Questions to answer:
a – Update the Tenet article from "Tenet stock was" to "patients — to Medicare.", swapping "informal" for "private" throughout that passage.
b – For each statement below, say yes or no according to the Tenet article and quote the words that decide it: (i) Tenet bought back 10 million of its shares last week. (ii) Tenet said it knows the SEC intends to open a formal investigation. (iii) High outlier payments accounted for about $763 million in revenue for the fiscal year ended May.

Text:
★ ★ ★

Tenet Healthcare Corp. (THC) said Monday it has met with Securities and Exchange Commission officials about Medicare reimbursement, but its stock rose on a disclosure that it bought back shares last week.

Tenet stock was up $1.51, or 9.3 percent, at $17.84 in midday New York Stock Exchange trade.

CIBC World Markets analyst Charles Lynch said Tenet's statement that it repurchased 10 million shares last week alleviated investor fears.

"That's a decent amount of money to commit," Lynch said. "It provides better direction than before that the company would be willing to commit capital to buying its own stock."

This comes after a series of negative events slashed more than 60 percent of the company's market value since Oct. 25.

Tenet said it does not know whether the SEC plans to launch a formal investigation.

The No. 2 U.S. hospital chain behind HCA Inc. said the SEC called the informal meeting last week to discuss various matters, including its past high volume of "outlier" billings — above-average charges for exceptional levels of care to patients — to Medicare.

The company said it expects auditors from the Department of Health and Human Services to spend several months reviewing the way Tenet billed the Medicare program and that it also expects additional regulatory scrutiny of its affairs.

Tenet said it did not know how many of its hospitals will be audited, but the focus would be on those receiving the highest outlier payments.

Auditors "would first test an audit tool at a single Tenet hospital and then would expand to a sampling of other Tenet hospitals," the company said.

Tenet acknowledged that an "aggressive" pricing strategy led to high outlier payments that represented about $763 million in revenue for the fiscal year ended May.

The company also said the SEC meeting focused on the unusually high trading volume of its stock. It said regulators asked whether it knew of unusual trading by third parties before Tenet's announcements.

After the repurchase of 10 million shares, Tenet said it will not enter the market to repurchase its own stock until after it announces second-quarter results in early January.

The company said it is in full compliance with its credit agreements and has generated $2.5 billion in operating cash flow and $1.6 billion in free cash flow for the 12 months ended in August.

★ ★ ★

Source material:
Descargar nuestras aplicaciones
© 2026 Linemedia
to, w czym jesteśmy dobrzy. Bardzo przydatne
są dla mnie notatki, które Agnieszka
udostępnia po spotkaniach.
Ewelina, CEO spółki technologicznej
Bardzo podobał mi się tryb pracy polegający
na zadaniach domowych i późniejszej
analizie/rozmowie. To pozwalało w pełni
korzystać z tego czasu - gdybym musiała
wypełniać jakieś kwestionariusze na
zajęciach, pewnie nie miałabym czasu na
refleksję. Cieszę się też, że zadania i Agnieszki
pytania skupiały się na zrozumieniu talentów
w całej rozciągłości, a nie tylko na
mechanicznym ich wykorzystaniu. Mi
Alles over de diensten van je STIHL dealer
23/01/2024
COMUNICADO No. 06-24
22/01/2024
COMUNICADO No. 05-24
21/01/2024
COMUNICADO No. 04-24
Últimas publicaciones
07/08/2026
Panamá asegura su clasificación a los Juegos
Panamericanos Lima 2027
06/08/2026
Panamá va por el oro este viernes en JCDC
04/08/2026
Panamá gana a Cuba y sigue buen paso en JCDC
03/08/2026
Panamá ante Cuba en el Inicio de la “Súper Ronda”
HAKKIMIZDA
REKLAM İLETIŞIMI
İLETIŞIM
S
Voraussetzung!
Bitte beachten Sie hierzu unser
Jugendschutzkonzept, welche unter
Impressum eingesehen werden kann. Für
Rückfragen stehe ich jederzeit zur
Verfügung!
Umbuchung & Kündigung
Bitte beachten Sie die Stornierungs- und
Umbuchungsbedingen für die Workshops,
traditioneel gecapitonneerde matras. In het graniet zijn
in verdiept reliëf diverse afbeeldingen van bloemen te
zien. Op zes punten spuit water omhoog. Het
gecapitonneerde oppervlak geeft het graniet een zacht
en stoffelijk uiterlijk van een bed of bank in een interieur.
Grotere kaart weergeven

★ ★ ★

Answers per task:
a –
Tenet stock was up $1.51, or 9.3 percent, at $17.84 in midday New York Stock Exchange trade.

CIBC World Markets analyst Charles Lynch said Tenet's statement that it repurchased 10 million shares last week alleviated investor fears.

"That's a decent amount of money to commit," Lynch said. "It provides better direction than before that the company would be willing to commit capital to buying its own stock."

This comes after a series of negative events slashed more than 60 percent of the company's market value since Oct. 25.

Tenet said it does not know whether the SEC plans to launch a formal investigation.

The No. 2 U.S. hospital chain behind HCA Inc. said the SEC called the private meeting last week to discuss various matters, including its past high volume of "outlier" billings — above-average charges for exceptional levels of care to patients — to Medicare.

b –
(i) Yes: "it repurchased 10 million shares last week"
(ii) No: "Tenet said it does not know whether the SEC plans to launch a formal investigation."
(iii) Yes: "high outlier payments that represented about $763 million in revenue for the fiscal year ended May"